Butter Cauliflower Curry with Spiced Tomato Sauce and Coconut Cream Recipe
Introduction
Butter Cauliflower is a rich and flavorful vegetarian dish that combines tender cauliflower with aromatic spices and a creamy tomato sauce. Perfectly spiced and satisfying, it makes a great main course when served over fluffy basmati rice.

Ingredients
- 2 Tbsp. fresh lemon juice
- 2 tsp. corn starch
- 1/2 tsp. ground cumin
- 1 tsp. ground turmeric (divided)
- 3 tsp. garam masala (divided)
- 1 1/2 tsp. salt (divided)
- 2 Tbsp. olive oil (divided)
- 1 medium head of cauliflower (cut into florets)
- 3 Tbsp. unsalted butter
- 1 yellow onion (finely chopped)
- 3 garlic cloves (minced)
- 2 tsp. freshly grated ginger (substitute ground ginger if needed)
- 2 Tbsp. tomato paste
- 1 tsp. paprika
- 1/4 tsp. ground cinnamon
- Pinch of cayenne pepper (optional)
- 1 8-oz. can tomato sauce
- 2 cups vegetable broth
- 1/2 cup heavy cream (sub full-fat canned coconut milk for dairy-free)
- Basmati rice for serving
- Fresh cilantro and whole-milk Greek yogurt for garnish
Instructions
- Step 1: In a large bowl, combine lemon juice, corn starch, cumin, and 1/2 teaspoon each of turmeric, garam masala, and salt. Set the mixture aside.

Dataset entries:

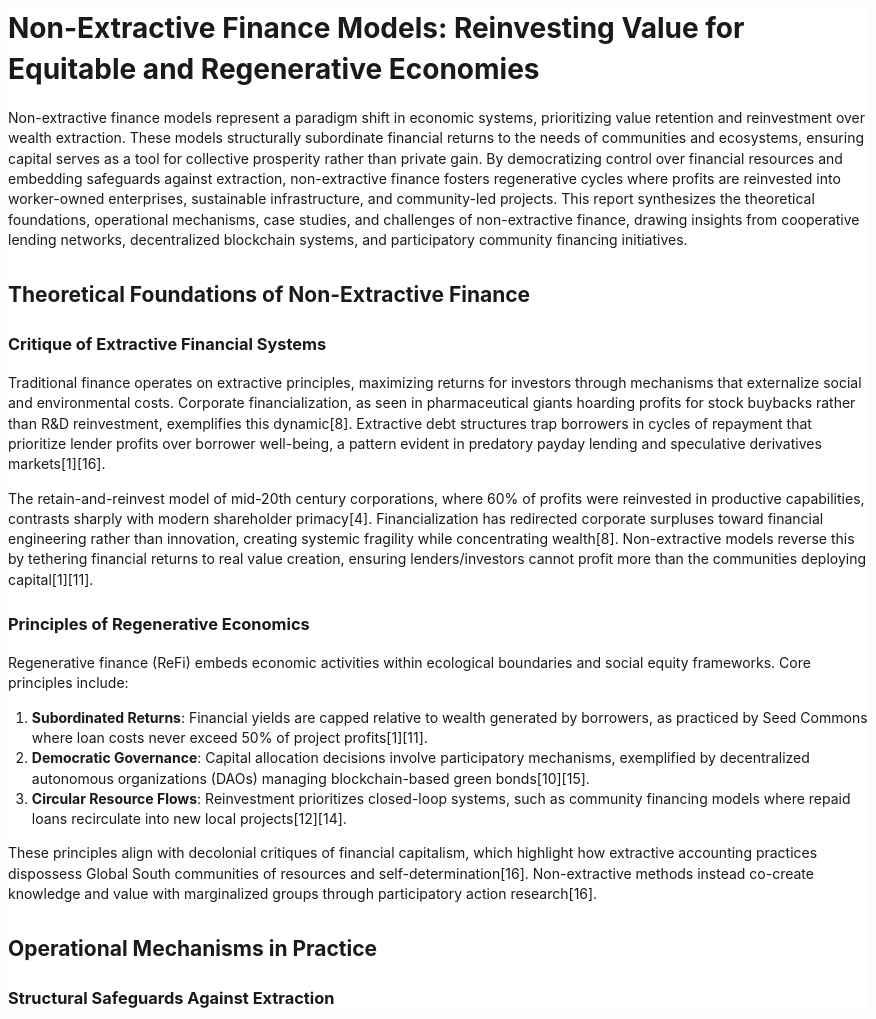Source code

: # Non-Extractive Finance Models: Reinvesting Value for Equitable and Regenerative Economies  

Non-extractive finance models represent a paradigm shift in economic systems, prioritizing value retention and reinvestment over wealth extraction. These models structurally subordinate financial returns to the needs of communities and ecosystems, ensuring capital serves as a tool for collective prosperity rather than private gain. By democratizing control over financial resources and embedding safeguards against extraction, non-extractive finance fosters regenerative cycles where profits are reinvested into worker-owned enterprises, sustainable infrastructure, and community-led projects. This report synthesizes the theoretical foundations, operational mechanisms, case studies, and challenges of non-extractive finance, drawing insights from cooperative lending networks, decentralized blockchain systems, and participatory community financing initiatives.  

## Theoretical Foundations of Non-Extractive Finance  

### Critique of Extractive Financial Systems  
Traditional finance operates on extractive principles, maximizing returns for investors through mechanisms that externalize social and environmental costs. Corporate financialization, as seen in pharmaceutical giants hoarding profits for stock buybacks rather than R&D reinvestment, exemplifies this dynamic[8]. Extractive debt structures trap borrowers in cycles of repayment that prioritize lender profits over borrower well-being, a pattern evident in predatory payday lending and speculative derivatives markets[1][16].  

The retain-and-reinvest model of mid-20th century corporations, where 60% of profits were reinvested in productive capabilities, contrasts sharply with modern shareholder primacy[4]. Financialization has redirected corporate surpluses toward financial engineering rather than innovation, creating systemic fragility while concentrating wealth[8]. Non-extractive models reverse this by tethering financial returns to real value creation, ensuring lenders/investors cannot profit more than the communities deploying capital[1][11].  

### Principles of Regenerative Economics  
Regenerative finance (ReFi) embeds economic activities within ecological boundaries and social equity frameworks. Core principles include:  

1. **Subordinated Returns**: Financial yields are capped relative to wealth generated by borrowers, as practiced by Seed Commons where loan costs never exceed 50% of project profits[1][11].  
2. **Democratic Governance**: Capital allocation decisions involve participatory mechanisms, exemplified by decentralized autonomous organizations (DAOs) managing blockchain-based green bonds[10][15].  
3. **Circular Resource Flows**: Reinvestment prioritizes closed-loop systems, such as community financing models where repaid loans recirculate into new local projects[12][14].  

These principles align with decolonial critiques of financial capitalism, which highlight how extractive accounting practices dispossess Global South communities of resources and self-determination[16]. Non-extractive methods instead co-create knowledge and value with marginalized groups through participatory action research[16].  

## Operational Mechanisms in Practice  

### Structural Safeguards Against Extraction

Required work:
a - Translate this sentence from the butter cauliflower recipe into Spanish: "Perfectly spiced and satisfying, it makes a great main course when served over fluffy basmati rice."
b - Reproduce the part of the butter cauliflower recipe that opens with the words containing "Ingredients" and closes with "(cut into florets)".
c - How much vegetable broth does the butter cauliflower recipe call for?

Solutions per task:
a - Perfectamente condimentado y satisfactorio, es un excelente plato principal cuando se sirve sobre un esponjoso arroz basmati.

b -
Ingredients
- 2 Tbsp. fresh lemon juice
- 2 tsp. corn starch
- 1/2 tsp. ground cumin
- 1 tsp. ground turmeric (divided)
- 3 tsp. garam masala (divided)
- 1 1/2 tsp. salt (divided)
- 2 Tbsp. olive oil (divided)
- 1 medium head of cauliflower (cut into florets)

c - 2 cups